Using the data below, restate exactly every line from the one with "right hip: (325, 179, 4)" up to and including the one with "right wrist: (127, 430, 2)". No picture belongs in it.
───── INPUT DATA ─────
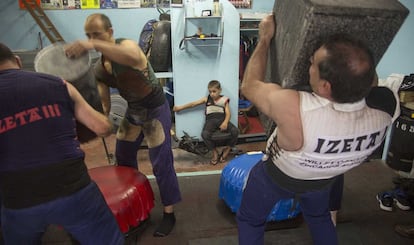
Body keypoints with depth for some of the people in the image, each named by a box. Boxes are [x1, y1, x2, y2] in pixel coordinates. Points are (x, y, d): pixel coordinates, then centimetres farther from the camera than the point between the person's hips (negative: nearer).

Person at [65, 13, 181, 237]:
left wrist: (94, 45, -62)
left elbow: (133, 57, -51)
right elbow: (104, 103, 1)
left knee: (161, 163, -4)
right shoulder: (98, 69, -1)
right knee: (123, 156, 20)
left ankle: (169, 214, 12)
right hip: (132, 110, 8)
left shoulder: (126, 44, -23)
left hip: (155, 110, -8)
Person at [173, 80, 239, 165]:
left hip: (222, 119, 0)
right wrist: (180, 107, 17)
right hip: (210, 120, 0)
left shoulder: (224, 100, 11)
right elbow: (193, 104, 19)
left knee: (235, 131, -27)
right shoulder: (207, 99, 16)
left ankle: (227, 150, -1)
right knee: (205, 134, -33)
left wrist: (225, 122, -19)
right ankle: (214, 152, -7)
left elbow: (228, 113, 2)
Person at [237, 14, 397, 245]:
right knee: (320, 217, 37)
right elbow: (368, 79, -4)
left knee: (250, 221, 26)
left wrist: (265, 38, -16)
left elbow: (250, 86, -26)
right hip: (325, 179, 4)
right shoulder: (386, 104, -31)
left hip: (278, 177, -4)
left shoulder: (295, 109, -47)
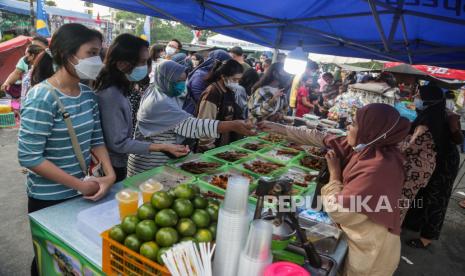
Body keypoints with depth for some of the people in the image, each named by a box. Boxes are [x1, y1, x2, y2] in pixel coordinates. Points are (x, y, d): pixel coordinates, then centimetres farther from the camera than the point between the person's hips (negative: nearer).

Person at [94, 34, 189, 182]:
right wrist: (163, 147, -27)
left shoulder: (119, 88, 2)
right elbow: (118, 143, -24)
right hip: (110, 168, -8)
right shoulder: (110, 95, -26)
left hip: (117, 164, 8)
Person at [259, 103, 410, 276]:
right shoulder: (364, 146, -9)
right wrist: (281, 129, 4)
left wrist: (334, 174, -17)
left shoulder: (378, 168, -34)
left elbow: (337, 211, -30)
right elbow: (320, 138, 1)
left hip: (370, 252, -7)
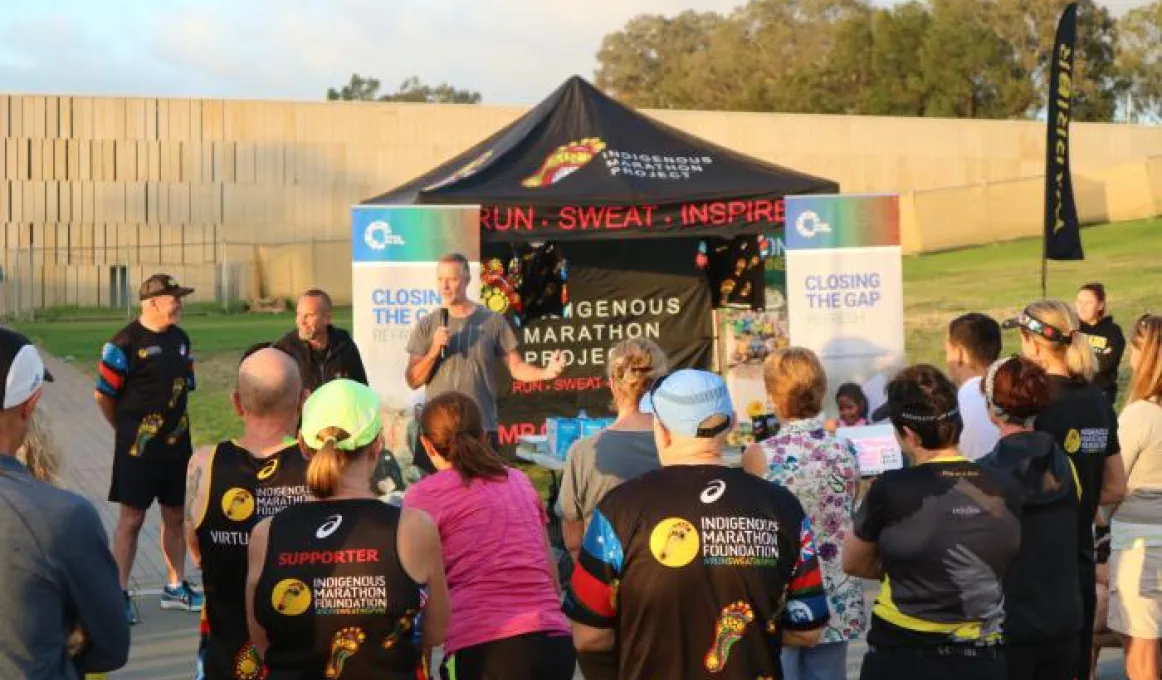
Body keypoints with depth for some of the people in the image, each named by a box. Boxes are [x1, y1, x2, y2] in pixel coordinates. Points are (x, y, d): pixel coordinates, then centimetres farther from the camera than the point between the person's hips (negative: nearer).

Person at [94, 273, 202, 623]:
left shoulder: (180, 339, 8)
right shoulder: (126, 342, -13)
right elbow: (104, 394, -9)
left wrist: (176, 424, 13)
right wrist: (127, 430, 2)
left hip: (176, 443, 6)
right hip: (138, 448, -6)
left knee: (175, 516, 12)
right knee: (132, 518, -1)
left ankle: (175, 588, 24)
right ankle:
─────
(TASK OUTPUT):
right hip: (325, 179, 4)
right shoulder: (386, 104, -31)
left hip: (278, 177, -4)
left shoulder: (295, 109, -47)
Body keypoints with depth for some of the people in the image, each named by a box. Boxes are [x1, y1, x2, y2] in pixel coordinates. Points are (x, y, d): pixel coordinates, then centimetres farther from the camera than the point between the person's hips (negative: nearer).

Person at [94, 34, 189, 182]:
right wrist: (163, 147, -27)
left shoulder: (119, 88, 2)
right elbow: (118, 143, -24)
right hip: (110, 168, -8)
right shoulder: (110, 95, -26)
left hip: (117, 164, 8)
Person at [259, 103, 410, 276]:
right shoulder: (364, 146, -9)
right wrist: (281, 129, 4)
left wrist: (334, 174, -17)
left shoulder: (378, 168, -34)
left elbow: (337, 211, -30)
right elbow: (320, 138, 1)
left hip: (370, 252, -7)
Body keypoints with depth for some of the people in the image, each named by a box. Boxes are [x1, y1, x2, y2] in pixel coordinates. Points are (x, y, d): pixel coordinates, then centimetres farther from the camera than the point between the person's hips (negative: nearer).

Person at [94, 273, 202, 623]:
left shoulder: (180, 339, 8)
right shoulder: (126, 342, -13)
right elbow: (104, 394, -9)
left wrist: (176, 424, 13)
right wrist: (127, 430, 2)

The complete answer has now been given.